A few days ago I read Time magazine’s main article “Can Google Solve Death?” which my father-in-law brought. I found the article name intriguing. Although after reading thorough the article, it is about Google investing in a new biotechnology company Calico which aims in extending human’s health and life. Lets face it, having a long life but in poor health is no fun.
Google is not explaining the red dots on why a tech company would just jump to a biotech development. But some analysts speculate it is aiming to harness its big data processing capabilities to support further discoveries. It sorts of make sense or maybe Larry Page is just paranoid with his own mortality.
But it does bring the next question, is big data the next big thing which techies need to follow? Such as Java a decade ago? Lets have a look at it again.
Big data arise because the world is more and more connected now, and there are more tools capturing the sources of information in sciences. Looking into the future, more and more data will be captured. As of 2012, every day 2.5 quintillion (2.5×1018) bytes of data were created.

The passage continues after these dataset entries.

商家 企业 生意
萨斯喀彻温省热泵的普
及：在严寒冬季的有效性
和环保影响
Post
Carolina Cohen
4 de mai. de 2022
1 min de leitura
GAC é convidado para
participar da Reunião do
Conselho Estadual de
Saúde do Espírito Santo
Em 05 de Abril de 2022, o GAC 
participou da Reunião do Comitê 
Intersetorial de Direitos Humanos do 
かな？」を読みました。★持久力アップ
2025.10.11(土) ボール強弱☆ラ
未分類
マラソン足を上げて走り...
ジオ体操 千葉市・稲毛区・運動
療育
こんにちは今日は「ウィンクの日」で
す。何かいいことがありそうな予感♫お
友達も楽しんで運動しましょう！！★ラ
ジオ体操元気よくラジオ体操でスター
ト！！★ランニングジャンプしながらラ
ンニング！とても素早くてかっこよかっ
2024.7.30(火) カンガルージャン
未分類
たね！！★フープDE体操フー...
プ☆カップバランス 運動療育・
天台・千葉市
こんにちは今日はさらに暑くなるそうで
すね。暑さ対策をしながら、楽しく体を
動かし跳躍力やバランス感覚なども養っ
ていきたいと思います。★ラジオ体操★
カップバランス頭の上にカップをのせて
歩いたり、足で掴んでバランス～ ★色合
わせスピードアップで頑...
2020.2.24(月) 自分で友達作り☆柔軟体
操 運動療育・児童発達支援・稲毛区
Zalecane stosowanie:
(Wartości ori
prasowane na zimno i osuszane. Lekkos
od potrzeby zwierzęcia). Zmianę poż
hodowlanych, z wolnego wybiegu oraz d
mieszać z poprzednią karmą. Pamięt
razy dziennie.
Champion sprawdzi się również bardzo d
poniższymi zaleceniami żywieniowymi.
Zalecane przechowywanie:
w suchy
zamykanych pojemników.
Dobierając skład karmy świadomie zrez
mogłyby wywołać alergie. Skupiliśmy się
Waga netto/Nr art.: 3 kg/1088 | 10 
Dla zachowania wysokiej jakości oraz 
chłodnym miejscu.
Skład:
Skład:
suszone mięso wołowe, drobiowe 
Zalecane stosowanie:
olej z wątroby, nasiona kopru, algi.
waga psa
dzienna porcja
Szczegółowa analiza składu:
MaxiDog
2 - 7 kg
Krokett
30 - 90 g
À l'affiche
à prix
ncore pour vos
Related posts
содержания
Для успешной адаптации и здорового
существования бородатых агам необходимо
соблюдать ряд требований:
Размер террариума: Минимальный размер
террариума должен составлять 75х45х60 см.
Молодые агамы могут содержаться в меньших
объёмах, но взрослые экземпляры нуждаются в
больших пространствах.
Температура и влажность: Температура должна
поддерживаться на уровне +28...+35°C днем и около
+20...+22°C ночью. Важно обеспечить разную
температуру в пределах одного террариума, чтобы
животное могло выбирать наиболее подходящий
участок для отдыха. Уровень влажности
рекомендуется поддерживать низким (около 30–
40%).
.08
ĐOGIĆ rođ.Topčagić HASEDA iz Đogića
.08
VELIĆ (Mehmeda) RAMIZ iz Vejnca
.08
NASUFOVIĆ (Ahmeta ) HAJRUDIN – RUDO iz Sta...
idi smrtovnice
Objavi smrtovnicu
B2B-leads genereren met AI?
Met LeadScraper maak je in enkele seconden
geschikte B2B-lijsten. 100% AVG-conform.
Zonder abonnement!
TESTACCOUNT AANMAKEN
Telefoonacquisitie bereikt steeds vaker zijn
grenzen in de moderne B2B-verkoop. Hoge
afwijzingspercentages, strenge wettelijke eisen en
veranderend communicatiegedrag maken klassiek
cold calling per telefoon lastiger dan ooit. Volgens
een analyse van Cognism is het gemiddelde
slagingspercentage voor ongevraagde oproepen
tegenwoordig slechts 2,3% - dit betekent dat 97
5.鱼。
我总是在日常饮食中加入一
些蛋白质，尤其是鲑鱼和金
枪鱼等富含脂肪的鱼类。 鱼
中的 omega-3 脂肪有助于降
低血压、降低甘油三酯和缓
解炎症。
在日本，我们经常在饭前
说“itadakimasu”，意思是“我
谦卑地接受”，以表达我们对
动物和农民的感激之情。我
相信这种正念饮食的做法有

According to Wikipedia, Big Data is the term for a collection of data sets so large and complex that it becomes difficult to process using on-hand database management tools or traditional data processing applications. The size of the data itself is not important, it can be several Gigabytes to Zillion of petabytes. The failure of traditional data processing to efficiently process them is the defining point. Due to improvements in the current data processing technologies, the size of the data has been a running target, some data which were unable to be processed efficiently can be processed efficiently.
But real world problems cannot wait until traditional data processing technologies ripen. That’s where big data technologies jump in. The hope is with such large data, government and organisations can make a better decisions. Right now big companies and western government, are racing to profit from big data analytics, which is estimated at around 5.1 Billion dollars for 2011 and grows at around 10% annually. .
Gaartner has compiled the top 10 technology trends in which big data is mentioned as part of implementing hybrid IT and cloud architecture. Where data can come in multiple forms and source and not just from a single data warehouse.
Hadoop is based on the approach develop by Google to manage internet indexing, there were no product available for them then, so they had to make it themselves. A huge cluster of commodity servers is managed by the framework, each has some copy of the data, and they do not share any memory or disk. If a server went down, it would not be an issue since there are several copies of the data. Hadoop maps the operation out to all of those servers, they run in parallel and then it will reduce the results back into a single result set, this is called MapReduce.Now you can even create the cluster in the cloud.
Unfortunately for the ordinary techies it will be difficult to self learn on how to efficiently manage big data. Because if you try to install a framework like Hadoop to your desktop or laptop, the performance will be poor, you can’t really see it perform, it will only shine if you crunch it huge data, and the approach of working with Hadoop is still rudimentary. If you are lucky try to get yourself into a large project which concerns big data. The good news is they are getting better, and if you can get your hands into it, you can be one of the player in this uncharted territory. If things where simple and unchallenging, you won’t get much rewards.